Bret Stephens, who was hired by the New York Times in April to be a conservative voice for the newspaper, took a decidedly liberal turn today with his op-ed calling for the repeal of the Second Amendment in the aftermath of the mass shooting in Las Vegas on Sunday night.
After citing a litany of reasons why he thinks that more guns means more murder and less safety, Stephens says that Americans who are outraged by gun crimes should take make more fundamental and permanent change in our gun laws.
That means repealing the Second Amendment.
Repealing the Amendment may seem like political Mission Impossible today, but in the era of same-sex marriage it’s worth recalling that most great causes begin as improbable ones. Gun ownership should never be outlawed, just as it isn’t outlawed in Britain or Australia. But it doesn’t need a blanket Constitutional protection, either. The 46,445 murder victims killed by gunfire in the United States between 2012 and 2016 didn’t need to perish so that gun enthusiasts can go on fantasizing that “Red Dawn” is the fate that soon awaits us.
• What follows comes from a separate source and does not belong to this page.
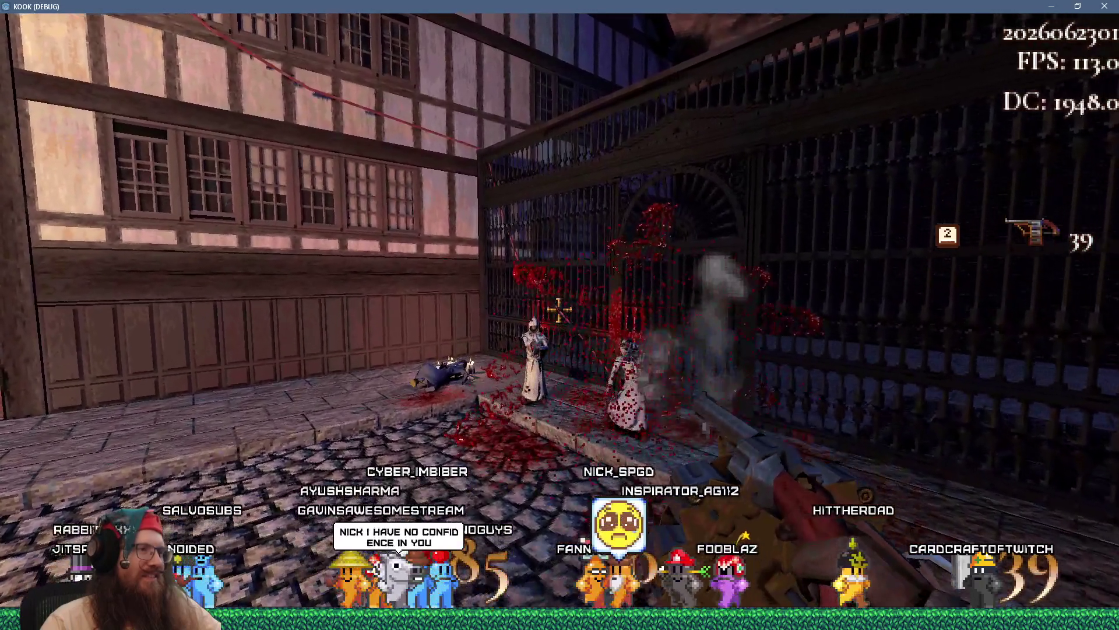
pyautogui.press('w')
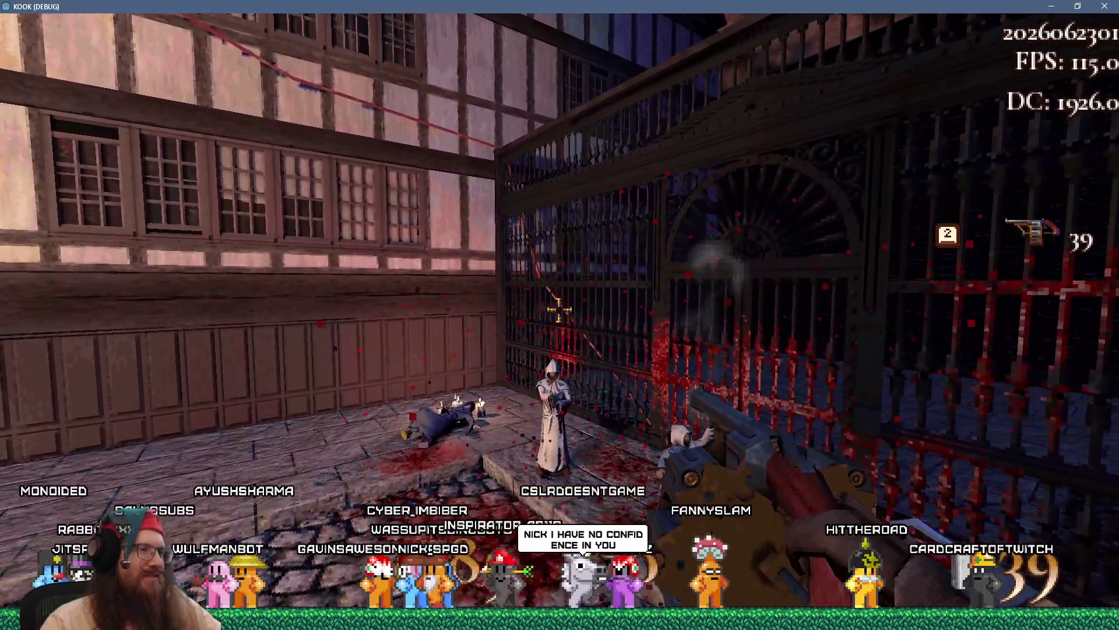
pyautogui.press('w')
Some conservatives will insist that the Second Amendment is fundamental to the structure of American liberty. They will cite James Madison, who noted in the Federalist Papers that in Europe “the governments are afraid to trust the people with arms.” America was supposed to be different, and better.
I wonder what Madison would have to say about that today, when more than twice as many Americans perished last year at the hands of their fellows as died in battle during the entire Revolutionary War. My guess: Take the guns—or at least the presumptive right to them—away. The true foundation of American exceptionalism should be our capacity for moral and constitutional renewal, not our instinct for self-destruction.
Since joining the Times, Stephens who is anti-Trump has taken great delight in criticizing conservatives who support the president and with his call to repeal the Second Amendment finds himself more closely aligned with left-wing filmmaker Michael Moore and reminds readers that he’s a faux conservative at best.